There’s still some time for New Zealanders to consider how this plays out in a local market sense, as Ruddenklau says we should expect to see the current Touareg – now in its fifth year – in circulation here for at least another year.
“There’s certainly more potential for it. That premium SUV segment is going gang-busters and we have been caught with a few supply issues – we always wish we were doing some more.”
There’s also another freshen coming before it moves on, with confirmation that the local car’s infotainment system is going to update to the MIB system that offers Apple CarPlay and Android Auto functionality and internet connection.
Ruddenklau says the current model is still selling well and he has no qualms about keeping it in the showroom for at least another year. It’s possible the replacement might show by the end of 2017 but “it’s more likely to be the start of 2018 for us.” Meantime, in addition to the audio platform update, the current line will adopt some special editions as it enters its run out.
Nonetheless, there is acceptance that the car’s inability to seat more than five occupants is a shortcoming when the market demand for seven-seater SUVs is on the rise. VW NZ has a plan to meet that, but not for perhaps another 16 months – and not with Touareg.
Rather, it’s the next-size down Tiguan that’ll first answer the customer call.

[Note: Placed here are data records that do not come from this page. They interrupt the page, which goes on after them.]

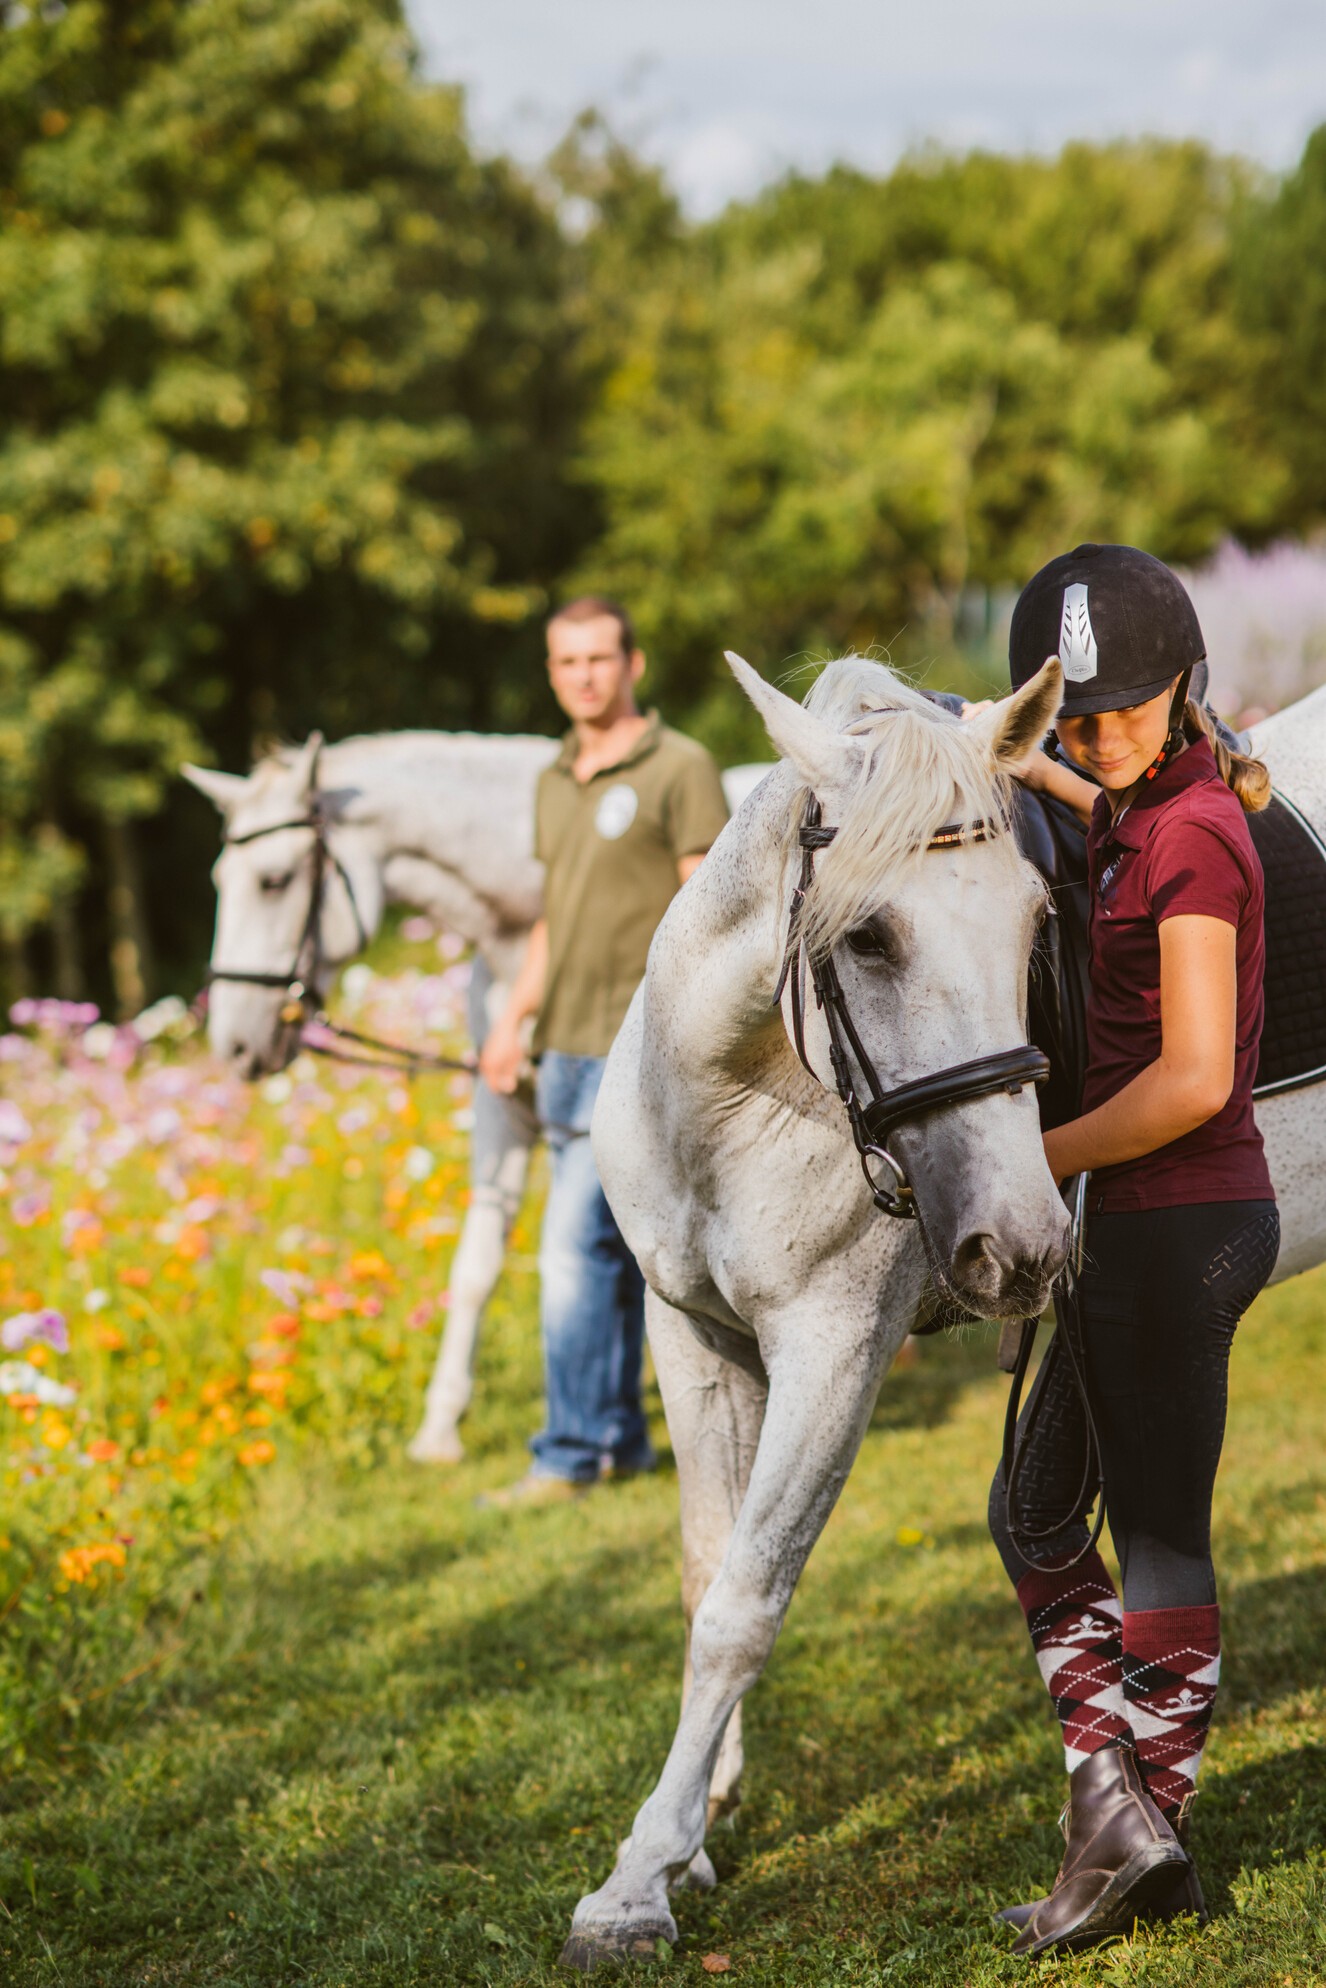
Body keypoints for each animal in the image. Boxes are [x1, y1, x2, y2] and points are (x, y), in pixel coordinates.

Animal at [181, 731, 771, 1463]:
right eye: (218, 882)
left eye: (274, 880)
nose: (234, 1044)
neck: (523, 923)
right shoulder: (503, 1108)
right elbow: (478, 1267)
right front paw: (440, 1429)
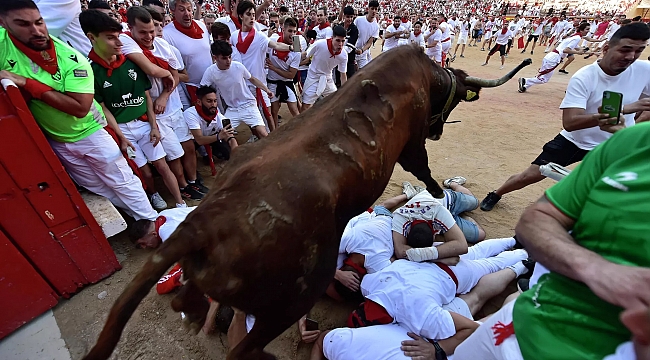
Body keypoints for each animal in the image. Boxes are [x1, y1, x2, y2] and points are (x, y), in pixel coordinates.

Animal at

The latest generation car is here around August and, from late 2017, the five seat cars that start off the sales run will be joined by a long-bodied seven seater.

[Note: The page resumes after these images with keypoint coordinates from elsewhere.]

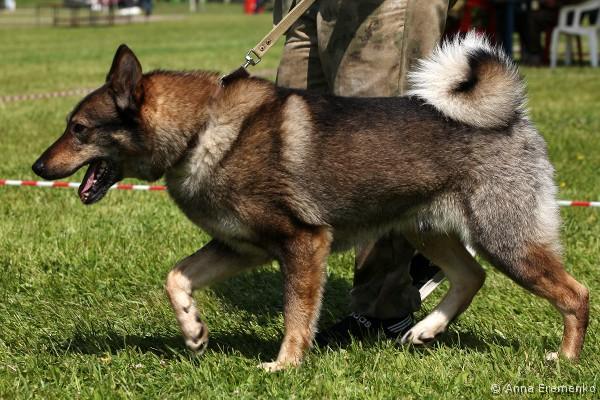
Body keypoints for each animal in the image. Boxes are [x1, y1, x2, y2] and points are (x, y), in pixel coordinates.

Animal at [32, 33, 589, 371]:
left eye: (78, 129)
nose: (37, 167)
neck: (202, 131)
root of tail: (512, 117)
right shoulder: (241, 248)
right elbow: (177, 277)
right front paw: (192, 330)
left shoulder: (303, 243)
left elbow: (297, 315)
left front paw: (285, 365)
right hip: (426, 229)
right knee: (472, 276)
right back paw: (426, 330)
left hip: (506, 240)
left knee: (575, 294)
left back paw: (565, 358)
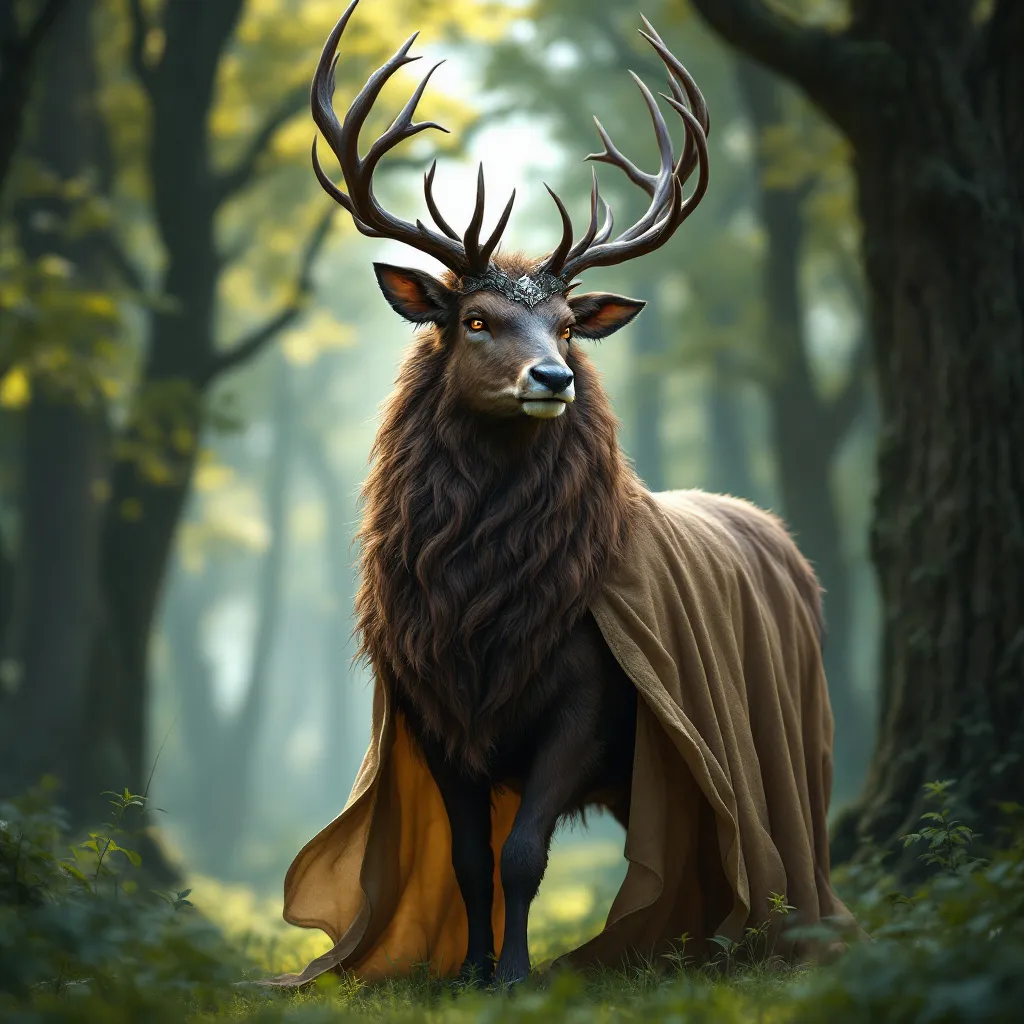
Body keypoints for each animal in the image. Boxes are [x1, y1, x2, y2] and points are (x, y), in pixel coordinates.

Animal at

“It (seven seat Tiguan) is around the same size as a Toyota Highlander and (Hyundai) Santa Fe. We will get that with some good engines and it will be quite a special car, I think.
“I’m not 100 percent sure about what shape or form the new Touareg will come, seating-wise.”
T-Prime presents an intriguing ‘what-if’ in its own right. Based on the MLB platform for front- and all-wheel drive cars with a longitudinal engine, the T-Prime GTE has a length of 5069mm, a width of 2000mm and stands 1708mm tall. Is that a Touareg? Roughly, yes.
It’s a luxury four-seater and, as part of Volkswagen’s renewed focus on electrified propulsion, has a plug-in hybrid drivetrain that pairs together a 185kW/370Nm 2.0-litre turbocharged petrol engine with a 100kW/350Nm electric motor.
It can travel up to 50km on pure electric power then, when reverting back to GTE mode, can call upon a total output of 280kW/700Nm. This enables 0-100kmh in 6.0 seconds and a top speed of 224kmh, VW says. Drive is sent to all four wheels via an eight-speed automatic transmission.
Charging the 14.4kWh battery takes eight hours when using a 230-volt mains system and 3.6kW, but faster 7.2kW public charging systems can fully charge the T-Prime in two and a half hours.
When the battery pack is fully charged, the T-Prime GTE has a claimed overall fuel economy rating of 2.7 litres per 100km. When exhausted, the economy is somewhat less impressive, of course.
Would that suit Touareg customers here? Ruddenklau believes the time is right for a hybrid in his vehicle. “I think the plug-in space within the upper end is going to be pretty popular. We are itching to get our hands on other electric models
The dashboard does away with traditional buttons, replacing them instead with a large 15-inch central touchscreen and 12-inch digital instrument cluster than are joined in one fluid, glossy concave surface. Labelled the ‘Curved Interaction Area’ this offers gesture support and capacitive switches.